What you are asked to do – The data that follows must be transcribed in full and exactly, minus the pictures.

───── Source data ─────

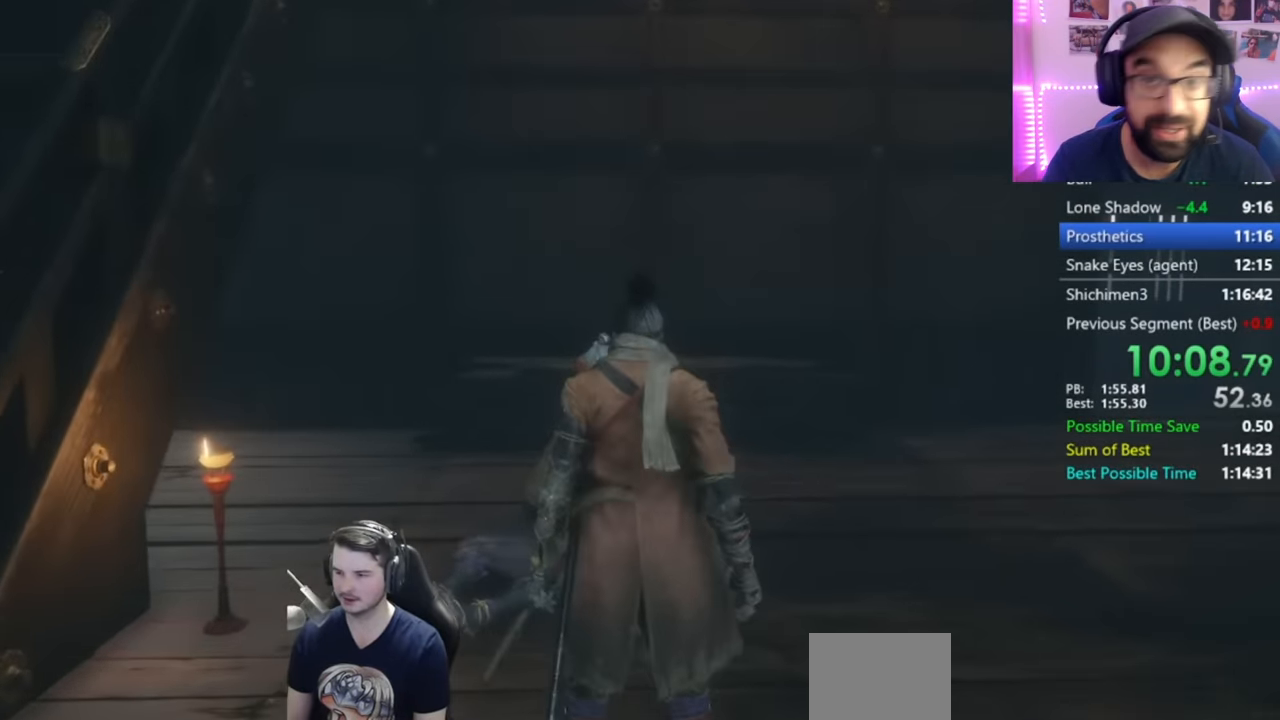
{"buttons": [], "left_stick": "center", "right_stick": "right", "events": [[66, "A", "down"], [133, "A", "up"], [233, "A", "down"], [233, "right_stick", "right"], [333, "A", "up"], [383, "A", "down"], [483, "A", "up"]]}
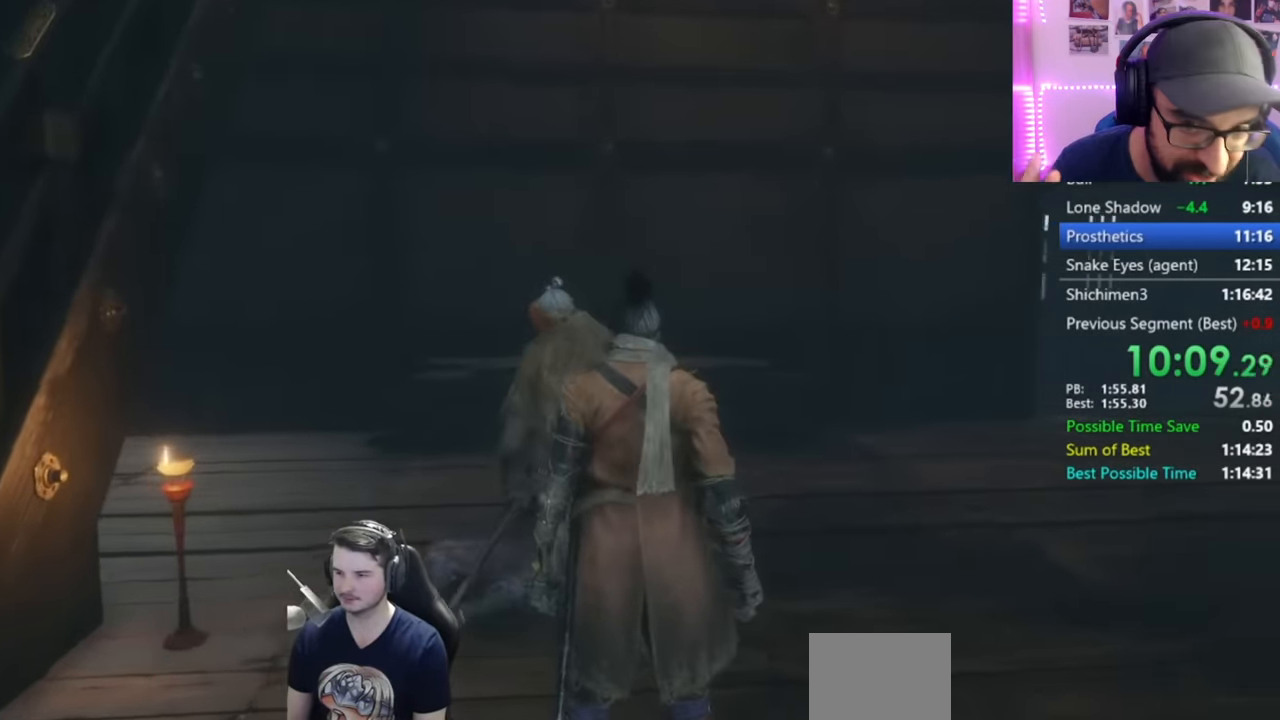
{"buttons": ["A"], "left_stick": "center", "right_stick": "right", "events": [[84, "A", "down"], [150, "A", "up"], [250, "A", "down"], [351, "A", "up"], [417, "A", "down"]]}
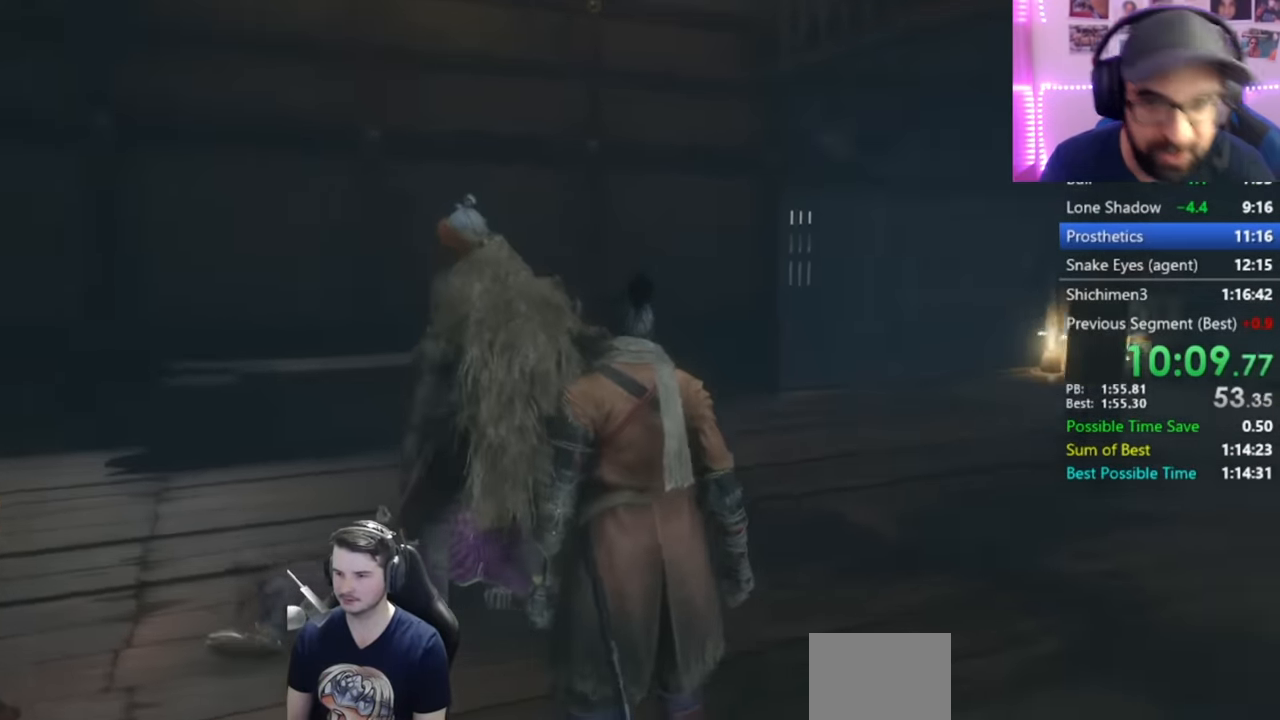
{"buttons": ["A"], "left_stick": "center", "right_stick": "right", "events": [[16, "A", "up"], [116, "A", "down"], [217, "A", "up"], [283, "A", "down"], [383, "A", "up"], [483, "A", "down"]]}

─────

Written response –
{"buttons": [], "left_stick": "center", "right_stick": "right", "events": [[66, "A", "down"], [133, "A", "up"], [233, "A", "down"], [233, "right_stick", "right"], [333, "A", "up"], [383, "A", "down"], [483, "A", "up"]]}
{"buttons": ["A"], "left_stick": "center", "right_stick": "right", "events": [[84, "A", "down"], [150, "A", "up"], [250, "A", "down"], [351, "A", "up"], [417, "A", "down"]]}
{"buttons": ["A"], "left_stick": "center", "right_stick": "right", "events": [[16, "A", "up"], [116, "A", "down"], [217, "A", "up"], [283, "A", "down"], [383, "A", "up"], [483, "A", "down"]]}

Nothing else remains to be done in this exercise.